======== Given text ========

Hundreds of seasons would come and go after I’d said goodbye to my daughter. Spring turned to summer, summer turned to fall, fall to winter and winter returned to spring. Year after year, I pondered the moments I’d missed with my little girl. Watching her take her first steps. Braiding her hair. Getting manicures. I wondered if she ever read the book. I hoped the book was well-loved and not covered with dust.
As the years passed, my home filled to the brim with children. I’d married my high school sweet heart, the father of my daughter, and given birth to three boys. Then, I adopted another son from a family friend. I nurtured each of my boys with utmost care. I made mud pies. I climbed trees. I read stories of fantasy and adventure. I drew pictures of superheroes. While I reveled in motherhood, I always felt another child was missing.
On a warm spring day, the phone rang. When I answered it, the voice on the other end sounded strikingly familiar, like a younger version of myself and I knew. It was my twelve-year-old daughter. After all these years, she hadn’t forgotten about me. When she asked if she could meet me in person, my heart erupted in joyous celebration.

======== Raw data ========

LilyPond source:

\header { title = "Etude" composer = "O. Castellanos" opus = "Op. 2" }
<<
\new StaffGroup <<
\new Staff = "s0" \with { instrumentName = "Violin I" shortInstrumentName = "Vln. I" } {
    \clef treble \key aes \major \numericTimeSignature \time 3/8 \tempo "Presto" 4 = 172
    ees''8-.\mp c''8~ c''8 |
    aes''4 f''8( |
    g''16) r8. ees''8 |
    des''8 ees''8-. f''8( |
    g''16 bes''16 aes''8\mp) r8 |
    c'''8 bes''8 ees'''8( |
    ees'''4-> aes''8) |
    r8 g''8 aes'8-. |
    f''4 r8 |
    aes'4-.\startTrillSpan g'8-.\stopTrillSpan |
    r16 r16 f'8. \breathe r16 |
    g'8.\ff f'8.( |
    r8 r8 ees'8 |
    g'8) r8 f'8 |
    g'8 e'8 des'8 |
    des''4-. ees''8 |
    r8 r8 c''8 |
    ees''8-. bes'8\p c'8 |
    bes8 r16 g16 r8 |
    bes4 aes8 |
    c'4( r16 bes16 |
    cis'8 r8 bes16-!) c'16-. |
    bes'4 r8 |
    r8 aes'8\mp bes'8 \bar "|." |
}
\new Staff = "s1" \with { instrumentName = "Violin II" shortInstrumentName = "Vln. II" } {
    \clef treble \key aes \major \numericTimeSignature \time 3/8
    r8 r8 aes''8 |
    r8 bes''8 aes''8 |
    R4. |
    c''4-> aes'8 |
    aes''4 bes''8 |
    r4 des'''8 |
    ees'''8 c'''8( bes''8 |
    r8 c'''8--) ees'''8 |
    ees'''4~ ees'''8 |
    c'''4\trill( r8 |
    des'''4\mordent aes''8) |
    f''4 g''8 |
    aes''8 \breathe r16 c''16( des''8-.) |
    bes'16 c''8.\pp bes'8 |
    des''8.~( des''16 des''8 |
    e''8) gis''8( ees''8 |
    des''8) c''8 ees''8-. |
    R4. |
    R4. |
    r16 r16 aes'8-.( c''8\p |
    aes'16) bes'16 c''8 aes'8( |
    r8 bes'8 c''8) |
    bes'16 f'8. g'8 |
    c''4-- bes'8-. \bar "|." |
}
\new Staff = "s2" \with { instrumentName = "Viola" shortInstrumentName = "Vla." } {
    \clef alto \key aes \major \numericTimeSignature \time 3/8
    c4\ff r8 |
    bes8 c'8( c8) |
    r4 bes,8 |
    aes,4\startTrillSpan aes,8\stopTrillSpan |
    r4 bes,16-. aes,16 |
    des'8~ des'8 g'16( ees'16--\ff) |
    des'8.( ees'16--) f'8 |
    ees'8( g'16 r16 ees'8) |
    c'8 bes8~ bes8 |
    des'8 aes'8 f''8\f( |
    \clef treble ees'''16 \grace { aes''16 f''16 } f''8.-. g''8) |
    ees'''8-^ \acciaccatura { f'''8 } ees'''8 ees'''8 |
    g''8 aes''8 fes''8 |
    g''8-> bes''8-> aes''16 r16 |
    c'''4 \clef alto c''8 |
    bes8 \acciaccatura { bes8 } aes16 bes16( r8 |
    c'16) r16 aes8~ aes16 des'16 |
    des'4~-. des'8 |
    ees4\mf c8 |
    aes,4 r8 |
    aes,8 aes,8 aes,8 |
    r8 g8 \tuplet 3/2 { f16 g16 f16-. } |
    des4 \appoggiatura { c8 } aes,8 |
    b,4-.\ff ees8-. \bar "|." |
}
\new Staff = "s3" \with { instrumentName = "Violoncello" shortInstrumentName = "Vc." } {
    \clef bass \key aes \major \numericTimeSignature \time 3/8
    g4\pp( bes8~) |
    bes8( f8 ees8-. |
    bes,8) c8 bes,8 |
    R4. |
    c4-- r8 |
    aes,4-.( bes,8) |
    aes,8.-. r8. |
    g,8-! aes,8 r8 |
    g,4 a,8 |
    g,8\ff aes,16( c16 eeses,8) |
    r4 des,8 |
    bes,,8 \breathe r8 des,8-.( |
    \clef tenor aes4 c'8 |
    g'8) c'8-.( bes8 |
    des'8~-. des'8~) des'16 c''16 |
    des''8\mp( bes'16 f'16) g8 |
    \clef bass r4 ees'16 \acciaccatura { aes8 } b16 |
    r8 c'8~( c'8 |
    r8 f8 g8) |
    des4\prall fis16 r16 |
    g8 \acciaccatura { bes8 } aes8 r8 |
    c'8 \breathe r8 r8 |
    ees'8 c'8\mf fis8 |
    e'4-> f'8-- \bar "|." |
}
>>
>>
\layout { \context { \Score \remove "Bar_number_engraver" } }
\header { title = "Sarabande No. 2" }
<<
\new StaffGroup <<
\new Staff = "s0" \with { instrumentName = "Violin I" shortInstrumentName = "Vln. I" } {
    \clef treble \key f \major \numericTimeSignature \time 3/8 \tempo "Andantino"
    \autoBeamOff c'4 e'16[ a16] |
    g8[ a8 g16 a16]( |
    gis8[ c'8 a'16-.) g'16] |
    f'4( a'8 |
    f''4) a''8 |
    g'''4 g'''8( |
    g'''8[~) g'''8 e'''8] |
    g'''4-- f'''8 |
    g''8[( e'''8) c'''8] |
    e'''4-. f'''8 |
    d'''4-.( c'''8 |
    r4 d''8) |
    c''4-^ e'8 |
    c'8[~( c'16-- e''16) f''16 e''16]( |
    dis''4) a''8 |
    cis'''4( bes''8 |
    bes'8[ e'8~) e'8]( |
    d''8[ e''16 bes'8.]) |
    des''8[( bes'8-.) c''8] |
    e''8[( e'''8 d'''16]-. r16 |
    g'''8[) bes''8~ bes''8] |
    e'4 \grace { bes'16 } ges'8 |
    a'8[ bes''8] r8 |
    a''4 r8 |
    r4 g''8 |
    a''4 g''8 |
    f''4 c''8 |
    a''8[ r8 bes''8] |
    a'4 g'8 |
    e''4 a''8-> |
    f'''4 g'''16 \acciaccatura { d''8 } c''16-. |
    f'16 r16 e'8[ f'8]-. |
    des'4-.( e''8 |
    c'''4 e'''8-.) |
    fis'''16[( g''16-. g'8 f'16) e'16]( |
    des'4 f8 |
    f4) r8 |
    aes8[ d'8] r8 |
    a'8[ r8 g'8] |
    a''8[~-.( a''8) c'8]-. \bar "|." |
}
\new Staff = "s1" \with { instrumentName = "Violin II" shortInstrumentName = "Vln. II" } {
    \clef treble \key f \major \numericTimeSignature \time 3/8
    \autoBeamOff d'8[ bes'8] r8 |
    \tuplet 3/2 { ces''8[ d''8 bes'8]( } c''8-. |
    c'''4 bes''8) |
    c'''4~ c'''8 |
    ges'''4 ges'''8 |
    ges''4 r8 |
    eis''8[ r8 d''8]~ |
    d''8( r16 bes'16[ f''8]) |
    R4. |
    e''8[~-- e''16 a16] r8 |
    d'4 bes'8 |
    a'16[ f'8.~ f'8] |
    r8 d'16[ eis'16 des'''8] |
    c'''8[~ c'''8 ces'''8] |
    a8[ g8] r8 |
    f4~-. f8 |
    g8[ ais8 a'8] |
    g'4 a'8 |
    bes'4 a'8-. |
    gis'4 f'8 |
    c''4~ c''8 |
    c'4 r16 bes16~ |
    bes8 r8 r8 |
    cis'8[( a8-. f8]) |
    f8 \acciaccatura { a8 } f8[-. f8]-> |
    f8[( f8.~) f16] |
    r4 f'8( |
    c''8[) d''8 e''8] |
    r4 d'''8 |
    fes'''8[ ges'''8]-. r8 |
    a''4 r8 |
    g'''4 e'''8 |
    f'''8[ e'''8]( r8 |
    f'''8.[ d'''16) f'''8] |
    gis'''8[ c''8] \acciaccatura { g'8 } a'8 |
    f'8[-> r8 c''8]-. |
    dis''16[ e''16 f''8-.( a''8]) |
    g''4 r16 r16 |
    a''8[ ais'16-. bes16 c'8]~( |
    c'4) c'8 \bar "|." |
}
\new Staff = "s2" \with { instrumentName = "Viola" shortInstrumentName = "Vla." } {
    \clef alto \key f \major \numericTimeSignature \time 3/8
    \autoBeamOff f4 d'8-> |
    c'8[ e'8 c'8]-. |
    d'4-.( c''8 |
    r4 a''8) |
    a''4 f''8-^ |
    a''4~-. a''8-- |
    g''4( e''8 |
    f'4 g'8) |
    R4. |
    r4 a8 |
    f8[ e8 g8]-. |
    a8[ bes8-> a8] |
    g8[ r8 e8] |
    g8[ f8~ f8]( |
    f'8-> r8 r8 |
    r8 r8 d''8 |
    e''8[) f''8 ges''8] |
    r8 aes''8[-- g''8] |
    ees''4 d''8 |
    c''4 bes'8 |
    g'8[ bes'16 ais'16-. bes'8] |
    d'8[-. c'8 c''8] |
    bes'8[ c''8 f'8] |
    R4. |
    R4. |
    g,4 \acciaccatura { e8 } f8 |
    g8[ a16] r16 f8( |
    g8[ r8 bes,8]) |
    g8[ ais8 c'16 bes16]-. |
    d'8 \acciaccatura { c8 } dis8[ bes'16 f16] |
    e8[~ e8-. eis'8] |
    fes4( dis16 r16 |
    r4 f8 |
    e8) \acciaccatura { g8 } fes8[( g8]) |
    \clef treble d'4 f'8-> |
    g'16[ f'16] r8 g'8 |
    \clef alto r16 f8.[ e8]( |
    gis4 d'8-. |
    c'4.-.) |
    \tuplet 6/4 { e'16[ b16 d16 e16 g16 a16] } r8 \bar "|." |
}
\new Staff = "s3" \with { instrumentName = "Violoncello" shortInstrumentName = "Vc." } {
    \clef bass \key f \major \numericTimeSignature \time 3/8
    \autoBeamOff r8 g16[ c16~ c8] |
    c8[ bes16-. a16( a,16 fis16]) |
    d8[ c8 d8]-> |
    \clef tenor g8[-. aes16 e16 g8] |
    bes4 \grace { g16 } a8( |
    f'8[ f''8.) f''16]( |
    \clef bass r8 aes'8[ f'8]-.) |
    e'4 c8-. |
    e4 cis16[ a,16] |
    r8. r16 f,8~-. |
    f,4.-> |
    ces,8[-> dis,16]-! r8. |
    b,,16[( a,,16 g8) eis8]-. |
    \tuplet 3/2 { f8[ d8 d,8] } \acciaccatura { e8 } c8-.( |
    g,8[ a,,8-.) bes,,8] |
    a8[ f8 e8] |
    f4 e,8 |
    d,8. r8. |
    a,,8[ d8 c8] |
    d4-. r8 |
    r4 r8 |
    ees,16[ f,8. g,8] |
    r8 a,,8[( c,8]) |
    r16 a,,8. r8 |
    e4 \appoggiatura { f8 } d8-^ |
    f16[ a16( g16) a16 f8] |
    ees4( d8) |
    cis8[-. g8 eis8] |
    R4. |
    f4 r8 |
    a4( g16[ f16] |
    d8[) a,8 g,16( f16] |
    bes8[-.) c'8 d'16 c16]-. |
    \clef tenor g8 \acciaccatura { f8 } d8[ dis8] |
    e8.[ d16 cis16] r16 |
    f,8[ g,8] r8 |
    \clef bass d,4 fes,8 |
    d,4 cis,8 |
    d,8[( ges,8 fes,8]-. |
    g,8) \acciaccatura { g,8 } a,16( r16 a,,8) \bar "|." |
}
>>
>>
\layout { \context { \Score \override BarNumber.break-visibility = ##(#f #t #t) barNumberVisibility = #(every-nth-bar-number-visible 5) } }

========

Transcribe the passage about the long-lost daughter between "Hundreds of seasons" and "covered with dust.", inclusive.

_Answer for the task:_
Hundreds of seasons would come and go after I’d said goodbye to my daughter. Spring turned to summer, summer turned to fall, fall to winter and winter returned to spring. Year after year, I pondered the moments I’d missed with my little girl. Watching her take her first steps. Braiding her hair. Getting manicures. I wondered if she ever read the book. I hoped the book was well-loved and not covered with dust.